NAZ - SCIAVES (Bolzano) - Non pagano la stanza del residence e nascondono merce rubata. I carabinieri denunciano due ventenni. Un intervento nato per una controversia amministrativa in una struttura ricettiva si è trasformato in un'importante operazione di contrasto ai reati contro il patrimonio.

I carabinieri della Stazione di Rio di Pusteria hanno denunciato due cittadini stranieri trovati in possesso di un ingente quantitativo di merce di dubbia provenienza. L'operazione è scattata presso il "Residence Panorama", situato in via Weg zur Platte nella frazione di Rasa, a Naz-Sciaves. Il proprietario della struttura ha richiesto l'intervento dell'Arma tramite il Numero Unico di Emergenza 112, segnalando la presenza di due clienti che si rifiutavano categoricamente di lasciare la camera, nonostante non fossero in regola con il pagamento del soggiorno.
I carabinieri della Stazione di Rio di Pusteria sono giunti immediatamente sul posto per identificare i due occupanti.
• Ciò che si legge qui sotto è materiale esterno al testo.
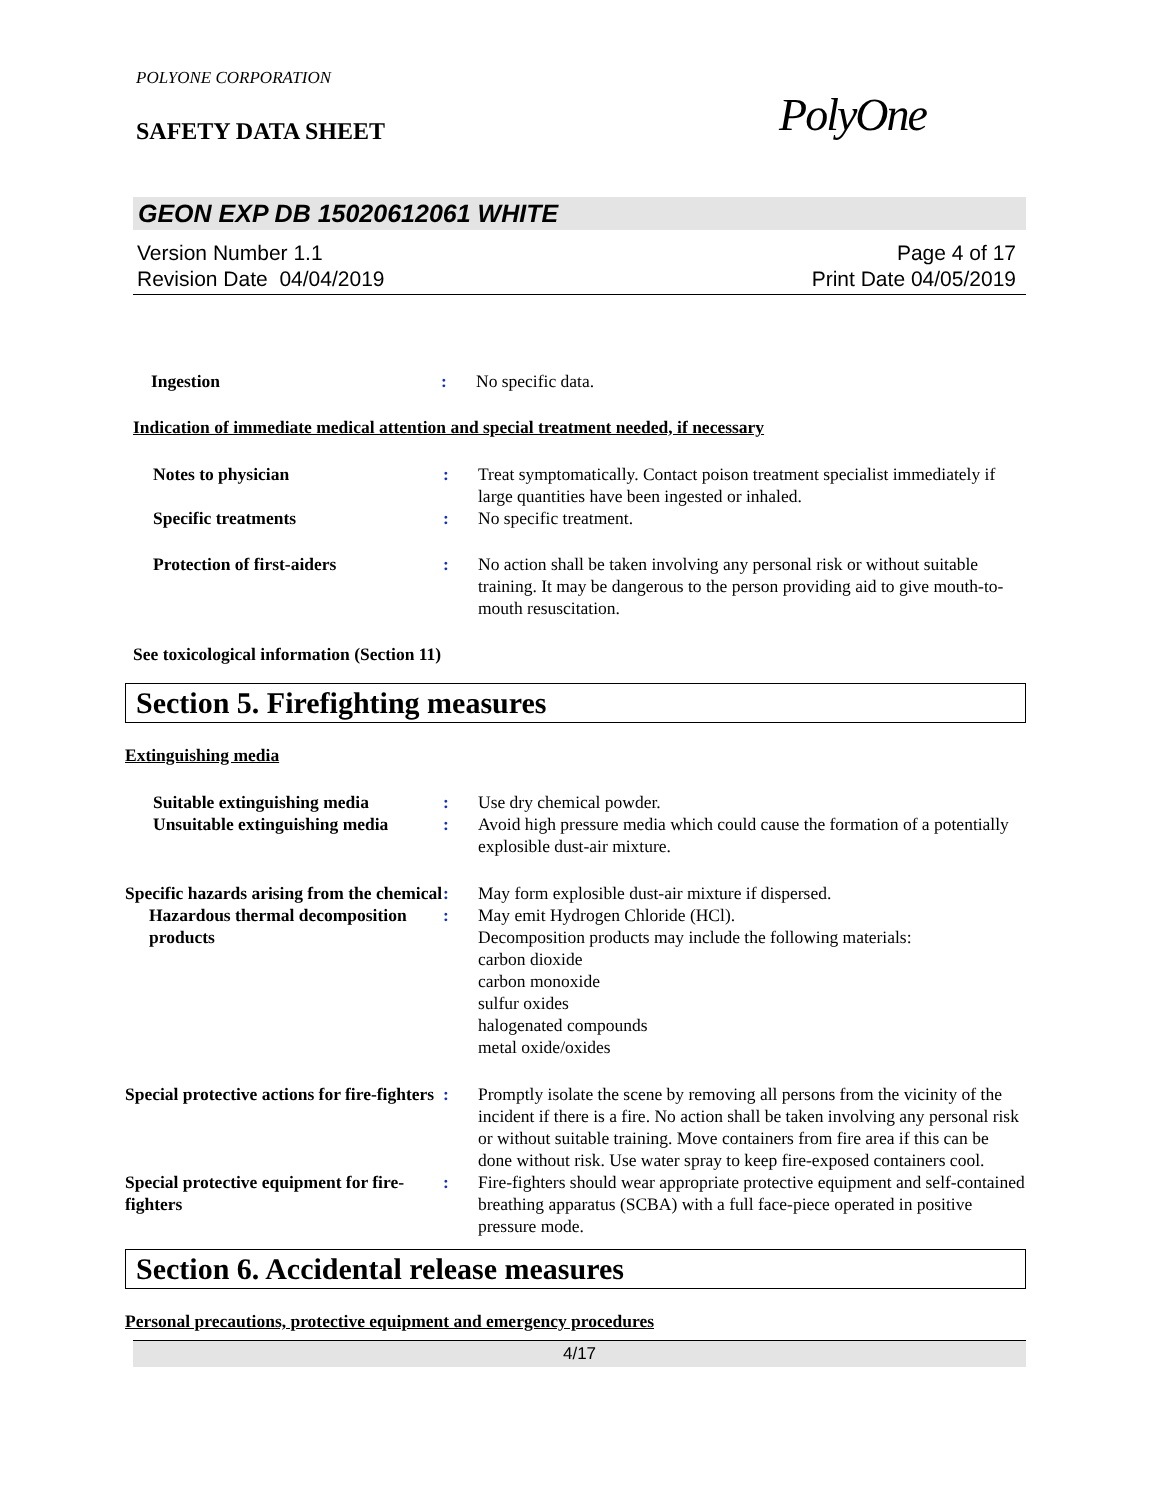POLYONE CORPORATION
SAFETY DATA SHEET
PolyOne
GEON EXP DB 15020612061 WHITE
Version Number 1.1
Revision Date 04/04/2019
Page 4 of 17
Print Date 04/05/2019
Ingestion : No specific data.
Indication of immediate medical attention and special treatment needed, if necessary
Notes to physician : Treat symptomatically. Contact poison treatment specialist immediately if large quantities have been ingested or inhaled.
Specific treatments : No specific treatment.
Protection of first-aiders : No action shall be taken involving any personal risk or without suitable training. It may be dangerous to the person providing aid to give mouth-to-mouth resuscitation.
See toxicological information (Section 11)
Section 5. Firefighting measures
Extinguishing media
Suitable extinguishing media
: Use dry chemical powder.
Unsuitable extinguishing media
: Avoid high pressure media which could cause the formation of a potentially explosible dust-air mixture.
Specific hazards arising from the chemical
: May form explosible dust-air mixture if dispersed.
Hazardous thermal decomposition products
: May emit Hydrogen Chloride (HCl).
Decomposition products may include the following materials:
carbon dioxide
carbon monoxide
sulfur oxides
halogenated compounds
metal oxide/oxides
Special protective actions for fire-fighters
: Promptly isolate the scene by removing all persons from the vicinity of the incident if there is a fire. No action shall be taken involving any personal risk or without suitable training. Move containers from fire area if this can be done without risk. Use water spray to keep fire-exposed containers cool.
Special protective equipment for fire-fighters
: Fire-fighters should wear appropriate protective equipment and self-contained breathing apparatus (SCBA) with a full face-piece operated in positive pressure mode.
Section 6. Accidental release measures
Personal precautions, protective equipment and emergency procedures
4/17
Si tratta di due giovani, entrambi di nazionalità tunisina, senza fissa dimora sul territorio nazionale e già ampiamente noti alle banche dati delle forze dell'ordine per reati pregressi.
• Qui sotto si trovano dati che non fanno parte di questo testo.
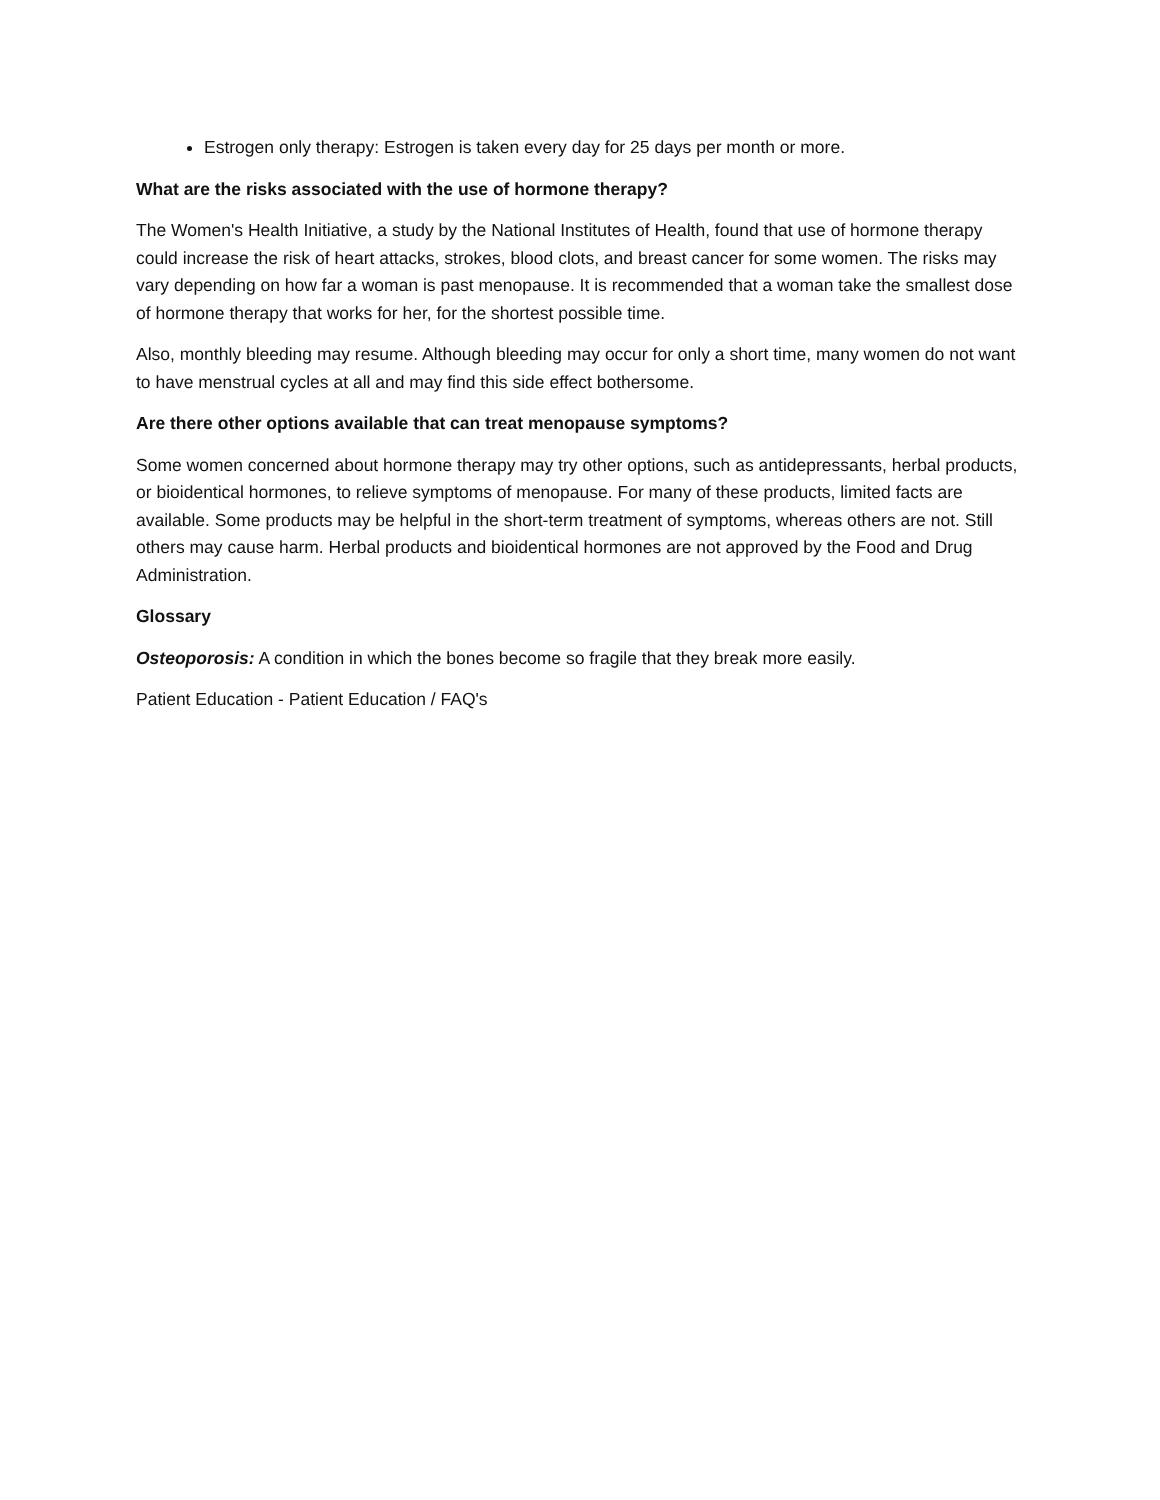Estrogen only therapy: Estrogen is taken every day for 25 days per month or more.
What are the risks associated with the use of hormone therapy?
The Women's Health Initiative, a study by the National Institutes of Health, found that use of hormone therapy could increase the risk of heart attacks, strokes, blood clots, and breast cancer for some women. The risks may vary depending on how far a woman is past menopause. It is recommended that a woman take the smallest dose of hormone therapy that works for her, for the shortest possible time.
Also, monthly bleeding may resume. Although bleeding may occur for only a short time, many women do not want to have menstrual cycles at all and may find this side effect bothersome.
Are there other options available that can treat menopause symptoms?
Some women concerned about hormone therapy may try other options, such as antidepressants, herbal products, or bioidentical hormones, to relieve symptoms of menopause. For many of these products, limited facts are available. Some products may be helpful in the short-term treatment of symptoms, whereas others are not. Still others may cause harm. Herbal products and bioidentical hormones are not approved by the Food and Drug Administration.
Glossary
Osteoporosis: A condition in which the bones become so fragile that they break more easily.
Patient Education - Patient Education / FAQ's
Una volta entrati nella stanza per completare le operazioni di identificazione e l'invito all'allontanamento, l'attenzione dei militari è stata attirata da numerosi oggetti stipati all'interno del locale, chiaramente non compatibili con il profilo di due giovani in transito. All'esito di una verifica approfondita, i carabinieri hanno rinvenuto: 2 monopattini elettrici di ultima generazione; un giubbotto e un paio di scarpe nuovi, che recavano ancora l'etichetta originale di vendita; un tablet e due telefoni cellulari; un orologio digitale e un paio di occhiali da vista ancora confezionati.
Messi di fronte all'evidenza, i due giovani non hanno saputo fornire alcuna spiegazione plausibile in merito al possesso e alla provenienza legale di tali beni. Tutta la merce, ritenuta provento di furti messi a segno recentemente nella zona, è stata sottoposta a sequestro penale in attesa di identificarne i legittimi proprietari.
Per i due ventenni è scattata la denuncia a piede libero alla Procura della Repubblica di Bolzano per il reato di ricettazione in concorso. L'Arma di Bressanone mantiene una vigilanza altissima non solo sui centri urbani, ma su ogni singola frazione e struttura ricettiva del comprensorio. Trovare in una stanza d'albergo monopattini e capi d'abbigliamento ancora cartellinati è il chiaro segnale di un'attività di ricettazione che i carabinieri sono riuscit a stroncare sul nascere. La collaborazione dei gestori delle strutture ricettive, unita al tempismo dei militari, è una sinergia contro la criminalità predatoria.